• WHAT THE EXERCISE ASKS: Beginning at the line that contains "- **Author** - Roopesh" and ending with the last line of the records below, lay out each line as a Markdown table with the columns Number and Entry, giving a row number and the line, and omit blank lines.

• EXTRACTED INFORMATION:
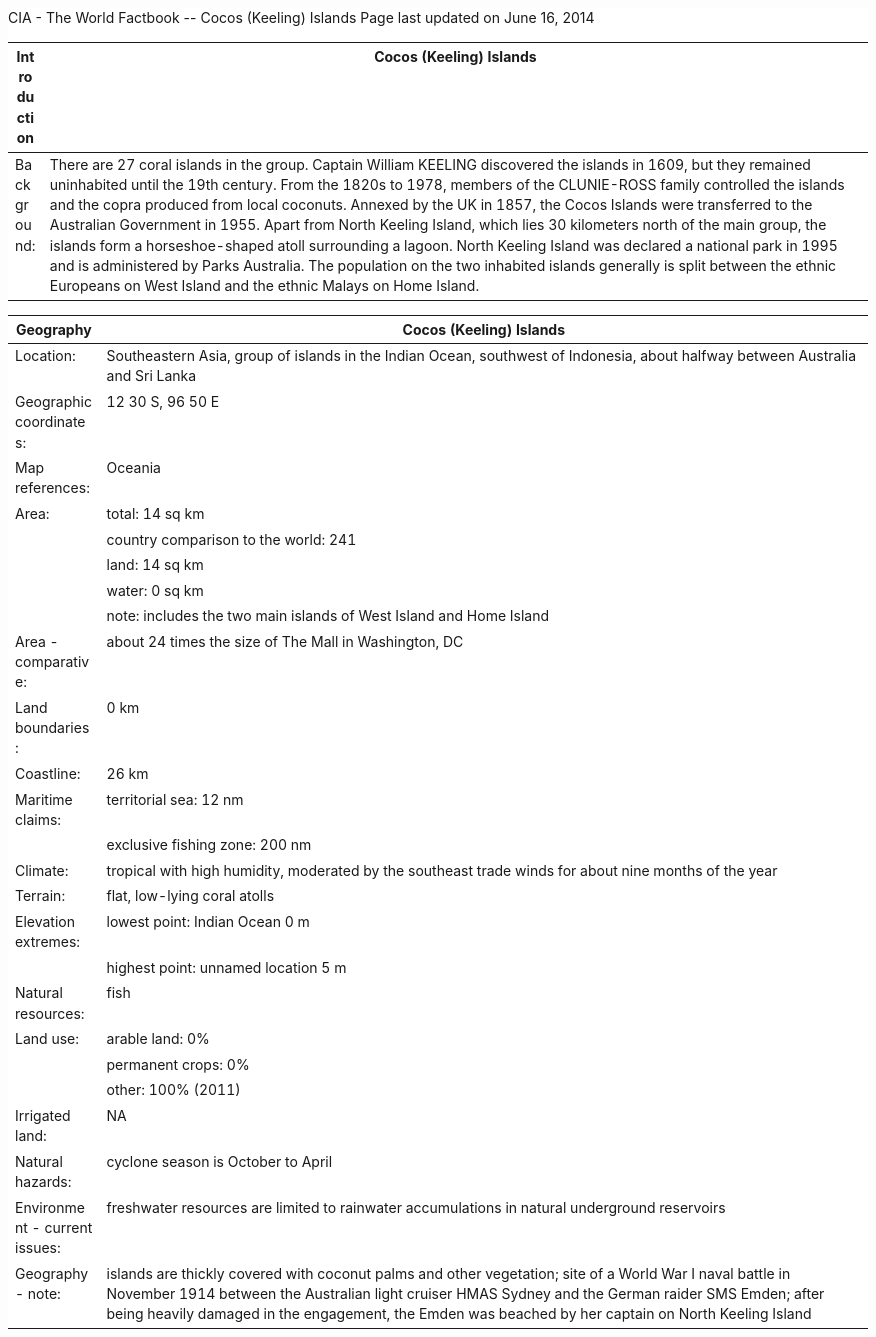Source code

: CIA - The World Factbook -- Cocos (Keeling) Islands
Page last updated on June 16, 2014 

| Introduction | Cocos (Keeling) Islands |
| --- | --- |
| Background: | There are 27 coral islands in the group. Captain William KEELING discovered the islands in 1609, but they remained uninhabited until the 19th century. From the 1820s to 1978, members of the CLUNIE-ROSS family controlled the islands and the copra produced from local coconuts. Annexed by the UK in 1857, the Cocos Islands were transferred to the Australian Government in 1955. Apart from North Keeling Island, which lies 30 kilometers north of the main group, the islands form a horseshoe-shaped atoll surrounding a lagoon. North Keeling Island was declared a national park in 1995 and is administered by Parks Australia. The population on the two inhabited islands generally is split between the ethnic Europeans on West Island and the ethnic Malays on Home Island. |

| Geography | Cocos (Keeling) Islands |
| --- | --- |
| Location: | Southeastern Asia, group of islands in the Indian Ocean, southwest of Indonesia, about halfway between Australia and Sri Lanka |
| Geographic coordinates: | 12 30 S, 96 50 E |
| Map references: | Oceania |
| Area: | total: 14 sq km |
| | country comparison to the world:   241 |
| | land: 14 sq km |
| | water: 0 sq km |
| | note: includes the two main islands of West Island and Home Island |
| Area - comparative: | about 24 times the size of The Mall in Washington, DC |
| Land boundaries: | 0 km |
| Coastline: | 26 km |
| Maritime claims: | territorial sea: 12 nm |
| | exclusive fishing zone: 200 nm |
| Climate: | tropical with high humidity, moderated by the southeast trade winds for about nine months of the year |
| Terrain: | flat, low-lying coral atolls |
| Elevation extremes: | lowest point: Indian Ocean 0 m |
| | highest point: unnamed location 5 m |
| Natural resources: | fish |
| Land use: | arable land: 0% |
| | permanent crops: 0% |
| | other: 100% (2011) |
| Irrigated land: | NA |
| Natural hazards: | cyclone season is October to April |
| Environment - current issues: | freshwater resources are limited to rainwater accumulations in natural underground reservoirs |
| Geography - note: | islands are thickly covered with coconut palms and other vegetation; site of a World War I naval battle in November 1914 between the Australian light cruiser HMAS Sydney and the German raider SMS Emden; after being heavily damaged in the engagement, the Emden was beached by her captain on North Keeling Island |
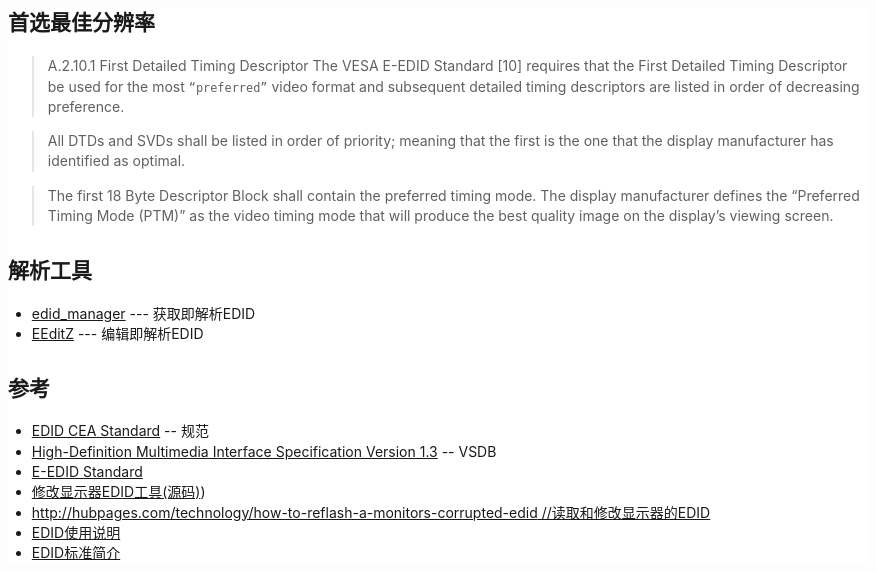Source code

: ## 首选最佳分辨率

> A.2.10.1 First Detailed Timing Descriptor
The VESA E-EDID Standard [10] requires that the First Detailed Timing Descriptor be used for the most
`“preferred”` video format and subsequent detailed timing descriptors are listed in order of decreasing
preference.

> All DTDs and SVDs shall be listed in order of priority; meaning that the first is the one that the display
manufacturer has identified as optimal.

> The first 18 Byte Descriptor Block shall contain the preferred timing mode. The display manufacturer
defines the “Preferred Timing Mode (PTM)” as the video timing mode that will produce the best quality
image on the display’s viewing screen.


## 解析工具

- [edid_manager](https://coding.net/u/Winddoing/p/software_tools/git/raw/master/edid_managerv1x0.zip) --- 获取即解析EDID
- [EEditZ](https://coding.net/u/Winddoing/p/software_tools/git/raw/master/setup_EEditZ-0p96.zip) --- 编辑即解析EDID

## 参考

* [EDID CEA Standard](http://read.pudn.com/downloads222/doc/1046129/CEA861D.pdf) -- 规范
* [High-Definition Multimedia Interface Specification Version 1.3](https://engineering.purdue.edu/ece477/Archive/2012/Spring/S12-Grp10/Datasheets/CEC_HDMI_Specification.pdf) -- VSDB
* [E-EDID Standard](http://read.pudn.com/downloads110/ebook/456020/E-EDID%20Standard.pdf)
* [修改显示器EDID工具(源码)](https://github.com/bulletmark/edid-rw))
* [http://hubpages.com/technology/how-to-reflash-a-monitors-corrupted-edid //读取和修改显示器的EDID](http://hubpages.com/technology/how-to-reflash-a-monitors-corrupted-edid)
* [EDID使用说明](https://blog.csdn.net/ganshuyu/article/details/38844963)
* [EDID标准简介](https://blog.csdn.net/haoxingheng/article/details/51586070)
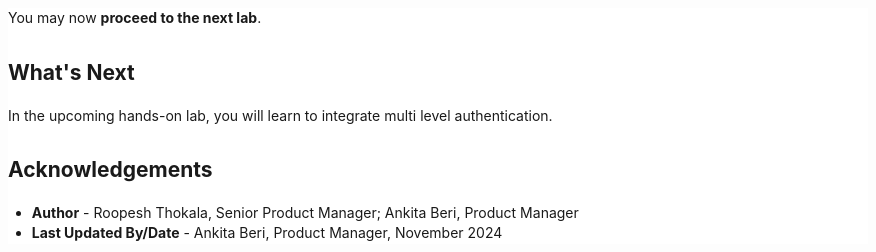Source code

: You may now **proceed to the next lab**.

## What's Next

In the upcoming hands-on lab, you will learn to integrate multi level authentication.

## Acknowledgements

- **Author** - Roopesh Thokala, Senior Product Manager; Ankita Beri, Product Manager
- **Last Updated By/Date** - Ankita Beri, Product Manager, November 2024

• OUTPUT OF THE EXERCISE:
| Number | Entry |
|---|---|
| 1 | - **Author** - Roopesh Thokala, Senior Product Manager; Ankita Beri, Product Manager |
| 2 | - **Last Updated By/Date** - Ankita Beri, Product Manager, November 2024 |